By YEGANEH JUNE TORBATI

WASHINGTON — The Educational Testing Service, the company that offers the Test of English as a Foreign Language, announced Thursday that it would resume registering students for its tests inside Iran after striking a deal with a bank willing to process payments.

The company said two weeks ago that it was temporarily halting registrations for the English test and its graduate-school admissions exam, after its bank refused to continue processing payments from Iran amid recent sanctions by the international community taking aim at the country’s financial institutions.

United States officials reiterated that sanctions approved by Congress last month were not intended to interfere in the business of companies with permission to operate in Iran, such as E.T.S., but rather to halt the advancement of the country’s nuclear program. At least one other company licensed to operate in Iran has reported problems arising from sanctions.

Iranian students and E.T.S. are letting out sighs of relief that registrations will resume.

“We’re very glad it was short-lived,” Thomas Ewing, an E.T.S. spokesman, said of the pause in registrations. During the hiatus, E.T.S. continued to conduct tests in Iran for students who had already registered, he said.

In an interview with the Iranian Mehr news agency Thursday, Ebrahim Khodaie, an official at Iran’s National Organization for Educational Testing, which coordinates student testing in Iran, confirmed that students can again register for the exams.

The testing service found another bank willing to process payments from Iran, and Mr. Ewing said it had been vetted by the Treasury Department. He declined to identify either the company’s former bank or the new one, saying only that both operate internationally.

The language exam is often a route to the West for Iranians hoping to study abroad, and the announcement July 14 that the company was suspending registrations in the country prompted an outcry from Iranian policy analysts, along with students and university admissions officers in the United States.

To register for the test and the Graduate Record Examination, students pay fees to the National Organization for Educational Testing, which transfers payments through banks to E.T.S. The testing service holds a license to operate in Iran from the Office of Foreign Assets Control, the Treasury Department unit that enforces American economic and trade sanctions.
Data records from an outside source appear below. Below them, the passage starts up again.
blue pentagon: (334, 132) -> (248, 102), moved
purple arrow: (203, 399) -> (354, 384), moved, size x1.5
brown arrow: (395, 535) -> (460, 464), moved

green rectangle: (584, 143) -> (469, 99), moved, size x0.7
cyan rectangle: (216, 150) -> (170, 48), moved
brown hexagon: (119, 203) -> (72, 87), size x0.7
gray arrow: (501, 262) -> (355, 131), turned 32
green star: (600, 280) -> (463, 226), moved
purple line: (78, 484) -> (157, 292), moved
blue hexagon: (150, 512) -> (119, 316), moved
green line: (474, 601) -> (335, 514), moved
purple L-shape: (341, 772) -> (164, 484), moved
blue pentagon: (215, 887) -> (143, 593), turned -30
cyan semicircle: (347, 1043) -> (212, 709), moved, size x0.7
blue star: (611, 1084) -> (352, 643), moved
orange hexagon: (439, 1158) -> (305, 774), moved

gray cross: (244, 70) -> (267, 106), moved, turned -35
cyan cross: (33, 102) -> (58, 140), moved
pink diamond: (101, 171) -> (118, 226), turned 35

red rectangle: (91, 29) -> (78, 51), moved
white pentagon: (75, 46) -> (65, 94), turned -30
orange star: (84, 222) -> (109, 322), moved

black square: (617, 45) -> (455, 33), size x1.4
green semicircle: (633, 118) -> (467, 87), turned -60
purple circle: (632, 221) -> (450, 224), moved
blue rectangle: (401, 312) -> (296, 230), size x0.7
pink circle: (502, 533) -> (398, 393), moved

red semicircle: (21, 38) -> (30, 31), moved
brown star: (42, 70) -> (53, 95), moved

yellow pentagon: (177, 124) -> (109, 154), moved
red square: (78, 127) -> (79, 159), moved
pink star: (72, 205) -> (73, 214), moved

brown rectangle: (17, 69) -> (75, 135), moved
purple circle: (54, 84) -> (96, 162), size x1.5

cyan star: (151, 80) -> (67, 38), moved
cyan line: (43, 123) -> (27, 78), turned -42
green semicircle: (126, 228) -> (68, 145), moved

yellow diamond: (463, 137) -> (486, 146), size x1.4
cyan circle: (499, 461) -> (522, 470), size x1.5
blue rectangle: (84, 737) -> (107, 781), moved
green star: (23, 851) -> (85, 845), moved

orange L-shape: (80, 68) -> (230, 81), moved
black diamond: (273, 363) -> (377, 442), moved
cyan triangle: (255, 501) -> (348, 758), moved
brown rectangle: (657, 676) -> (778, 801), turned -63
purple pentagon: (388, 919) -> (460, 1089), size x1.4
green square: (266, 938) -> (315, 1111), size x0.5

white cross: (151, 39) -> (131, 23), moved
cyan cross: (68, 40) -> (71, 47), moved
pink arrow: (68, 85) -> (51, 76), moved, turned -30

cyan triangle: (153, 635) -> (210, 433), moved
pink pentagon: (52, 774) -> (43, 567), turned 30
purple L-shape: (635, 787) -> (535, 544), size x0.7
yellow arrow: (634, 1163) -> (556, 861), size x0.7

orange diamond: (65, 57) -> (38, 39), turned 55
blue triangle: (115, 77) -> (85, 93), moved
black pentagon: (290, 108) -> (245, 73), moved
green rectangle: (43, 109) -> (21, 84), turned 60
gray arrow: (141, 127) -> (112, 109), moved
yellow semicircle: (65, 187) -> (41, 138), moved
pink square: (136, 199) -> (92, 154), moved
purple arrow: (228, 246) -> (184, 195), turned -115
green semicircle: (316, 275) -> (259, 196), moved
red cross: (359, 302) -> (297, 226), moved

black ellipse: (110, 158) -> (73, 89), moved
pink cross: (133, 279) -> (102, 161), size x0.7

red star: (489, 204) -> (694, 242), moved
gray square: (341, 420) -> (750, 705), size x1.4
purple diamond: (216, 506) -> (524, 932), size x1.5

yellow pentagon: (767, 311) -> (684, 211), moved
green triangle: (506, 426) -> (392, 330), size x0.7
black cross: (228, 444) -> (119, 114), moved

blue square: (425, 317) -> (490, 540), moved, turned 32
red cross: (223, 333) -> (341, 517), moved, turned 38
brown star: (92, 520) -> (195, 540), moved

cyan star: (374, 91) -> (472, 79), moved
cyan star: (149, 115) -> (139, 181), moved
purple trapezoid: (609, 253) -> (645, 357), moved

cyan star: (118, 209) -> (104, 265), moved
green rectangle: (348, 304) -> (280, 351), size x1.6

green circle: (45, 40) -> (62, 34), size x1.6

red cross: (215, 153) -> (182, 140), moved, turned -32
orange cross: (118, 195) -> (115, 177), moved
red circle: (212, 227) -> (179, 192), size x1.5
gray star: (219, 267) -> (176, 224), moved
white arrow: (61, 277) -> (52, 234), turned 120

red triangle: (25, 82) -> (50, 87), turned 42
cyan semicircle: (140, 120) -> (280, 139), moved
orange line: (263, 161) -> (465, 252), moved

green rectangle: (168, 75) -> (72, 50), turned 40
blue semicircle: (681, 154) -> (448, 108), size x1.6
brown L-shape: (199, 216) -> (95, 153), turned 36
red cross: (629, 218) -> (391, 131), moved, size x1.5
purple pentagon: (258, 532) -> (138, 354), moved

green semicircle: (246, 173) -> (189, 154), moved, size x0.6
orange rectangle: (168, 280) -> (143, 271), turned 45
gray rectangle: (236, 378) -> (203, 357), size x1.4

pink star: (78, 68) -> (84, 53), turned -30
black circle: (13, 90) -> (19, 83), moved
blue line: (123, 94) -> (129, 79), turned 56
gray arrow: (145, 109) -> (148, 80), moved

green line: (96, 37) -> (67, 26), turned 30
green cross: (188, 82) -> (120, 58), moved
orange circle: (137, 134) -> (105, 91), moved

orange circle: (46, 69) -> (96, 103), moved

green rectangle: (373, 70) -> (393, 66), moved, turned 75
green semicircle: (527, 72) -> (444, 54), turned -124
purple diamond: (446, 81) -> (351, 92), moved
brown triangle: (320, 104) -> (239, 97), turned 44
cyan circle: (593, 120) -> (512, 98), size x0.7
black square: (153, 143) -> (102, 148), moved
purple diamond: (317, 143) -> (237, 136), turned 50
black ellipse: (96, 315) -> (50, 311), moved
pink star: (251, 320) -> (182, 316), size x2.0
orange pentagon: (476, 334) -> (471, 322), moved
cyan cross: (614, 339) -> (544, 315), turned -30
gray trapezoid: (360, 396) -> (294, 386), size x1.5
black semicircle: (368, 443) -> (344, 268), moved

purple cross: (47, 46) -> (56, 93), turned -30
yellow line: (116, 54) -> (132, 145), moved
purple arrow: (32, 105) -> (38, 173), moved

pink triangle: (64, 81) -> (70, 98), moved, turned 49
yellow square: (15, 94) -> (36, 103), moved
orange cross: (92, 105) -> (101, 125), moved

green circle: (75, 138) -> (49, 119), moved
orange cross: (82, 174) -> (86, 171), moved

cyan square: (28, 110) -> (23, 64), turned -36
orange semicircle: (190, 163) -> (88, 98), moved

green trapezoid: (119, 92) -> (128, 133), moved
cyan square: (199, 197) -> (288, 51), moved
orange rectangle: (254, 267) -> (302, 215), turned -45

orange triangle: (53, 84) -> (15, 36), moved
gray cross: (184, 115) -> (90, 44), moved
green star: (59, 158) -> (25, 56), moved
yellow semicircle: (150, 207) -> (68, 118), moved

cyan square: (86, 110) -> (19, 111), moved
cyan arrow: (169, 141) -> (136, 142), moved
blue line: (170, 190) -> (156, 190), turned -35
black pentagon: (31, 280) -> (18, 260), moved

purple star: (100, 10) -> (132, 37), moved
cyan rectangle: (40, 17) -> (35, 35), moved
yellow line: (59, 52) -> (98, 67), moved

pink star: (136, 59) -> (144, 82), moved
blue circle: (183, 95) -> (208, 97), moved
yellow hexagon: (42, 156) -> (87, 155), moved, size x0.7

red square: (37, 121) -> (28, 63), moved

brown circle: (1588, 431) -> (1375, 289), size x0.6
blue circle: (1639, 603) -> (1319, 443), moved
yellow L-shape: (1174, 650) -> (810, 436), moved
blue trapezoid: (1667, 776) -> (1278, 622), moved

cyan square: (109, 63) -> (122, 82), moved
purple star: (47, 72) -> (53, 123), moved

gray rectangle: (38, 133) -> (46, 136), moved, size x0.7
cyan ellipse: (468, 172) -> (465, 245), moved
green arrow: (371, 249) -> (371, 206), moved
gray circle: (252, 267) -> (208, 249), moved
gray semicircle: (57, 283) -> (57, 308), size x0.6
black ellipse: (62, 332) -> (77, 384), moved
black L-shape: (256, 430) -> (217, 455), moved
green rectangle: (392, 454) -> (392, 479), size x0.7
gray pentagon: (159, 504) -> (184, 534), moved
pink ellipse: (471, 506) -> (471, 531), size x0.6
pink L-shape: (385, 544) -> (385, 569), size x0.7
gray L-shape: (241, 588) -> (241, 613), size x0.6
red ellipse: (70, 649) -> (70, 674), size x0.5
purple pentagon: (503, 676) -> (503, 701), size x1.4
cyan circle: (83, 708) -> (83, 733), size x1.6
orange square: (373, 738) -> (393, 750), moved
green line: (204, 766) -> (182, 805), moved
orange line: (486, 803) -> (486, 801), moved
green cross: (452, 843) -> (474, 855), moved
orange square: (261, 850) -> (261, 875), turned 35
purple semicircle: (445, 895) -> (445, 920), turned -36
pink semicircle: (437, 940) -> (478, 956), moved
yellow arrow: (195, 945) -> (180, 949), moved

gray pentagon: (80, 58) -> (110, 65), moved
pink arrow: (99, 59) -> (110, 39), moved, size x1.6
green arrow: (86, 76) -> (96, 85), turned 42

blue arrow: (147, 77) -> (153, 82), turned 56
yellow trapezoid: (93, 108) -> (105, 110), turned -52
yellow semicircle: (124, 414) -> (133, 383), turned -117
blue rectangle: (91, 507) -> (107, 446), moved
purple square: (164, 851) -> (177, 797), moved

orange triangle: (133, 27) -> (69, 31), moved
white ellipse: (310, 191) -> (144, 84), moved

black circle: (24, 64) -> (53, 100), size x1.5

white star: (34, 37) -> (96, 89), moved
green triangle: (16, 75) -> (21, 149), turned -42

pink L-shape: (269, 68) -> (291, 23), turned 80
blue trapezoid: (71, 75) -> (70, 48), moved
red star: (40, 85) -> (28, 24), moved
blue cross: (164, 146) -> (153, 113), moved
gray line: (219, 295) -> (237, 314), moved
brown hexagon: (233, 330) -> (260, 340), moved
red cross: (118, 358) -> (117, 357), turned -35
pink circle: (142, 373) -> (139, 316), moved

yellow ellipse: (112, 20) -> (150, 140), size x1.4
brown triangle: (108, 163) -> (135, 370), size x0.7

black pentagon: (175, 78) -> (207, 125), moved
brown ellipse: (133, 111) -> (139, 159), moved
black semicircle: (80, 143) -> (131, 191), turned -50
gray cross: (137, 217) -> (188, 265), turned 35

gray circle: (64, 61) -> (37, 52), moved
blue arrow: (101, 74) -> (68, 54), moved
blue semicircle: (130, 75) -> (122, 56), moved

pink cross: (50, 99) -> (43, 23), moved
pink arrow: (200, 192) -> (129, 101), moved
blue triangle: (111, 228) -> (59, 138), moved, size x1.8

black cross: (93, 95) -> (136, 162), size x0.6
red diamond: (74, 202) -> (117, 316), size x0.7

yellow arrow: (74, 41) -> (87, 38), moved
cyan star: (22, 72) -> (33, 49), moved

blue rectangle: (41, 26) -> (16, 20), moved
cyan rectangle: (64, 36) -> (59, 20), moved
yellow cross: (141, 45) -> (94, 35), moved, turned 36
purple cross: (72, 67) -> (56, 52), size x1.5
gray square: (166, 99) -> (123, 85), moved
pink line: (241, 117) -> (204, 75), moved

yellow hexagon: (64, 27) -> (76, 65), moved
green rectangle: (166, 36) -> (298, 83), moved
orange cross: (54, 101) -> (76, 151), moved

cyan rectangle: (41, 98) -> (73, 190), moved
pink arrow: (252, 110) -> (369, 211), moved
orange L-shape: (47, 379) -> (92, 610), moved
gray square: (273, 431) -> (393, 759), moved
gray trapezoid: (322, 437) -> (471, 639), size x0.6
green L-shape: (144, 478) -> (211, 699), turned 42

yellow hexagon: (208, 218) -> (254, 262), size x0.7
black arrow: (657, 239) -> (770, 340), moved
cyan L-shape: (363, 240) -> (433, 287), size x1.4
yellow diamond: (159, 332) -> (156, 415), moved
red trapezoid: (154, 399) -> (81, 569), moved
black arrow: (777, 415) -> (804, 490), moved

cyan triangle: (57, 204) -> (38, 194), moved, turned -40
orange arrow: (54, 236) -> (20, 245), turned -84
But the sanctions approved by both the United Nations and the United States taking aim at Iran’s financial institutions have heightened some banks’ fears of transactions involving Iran. The United States has sanctioned 16 Iranian banks accused of having connections with the country’s nuclear program, and this week the European Union announced that it would freeze the assets of several Iranian banks, in a move to isolate the country economically over its nuclear program.

An official in the Office of Foreign Assets Control said that the organization makes a significant effort to make clear to financial companies what they are permitted to do under the sanctions.

“I think there’s actually a pretty good awareness of what our sanctions prohibit and require with respect to Iran,” the official said.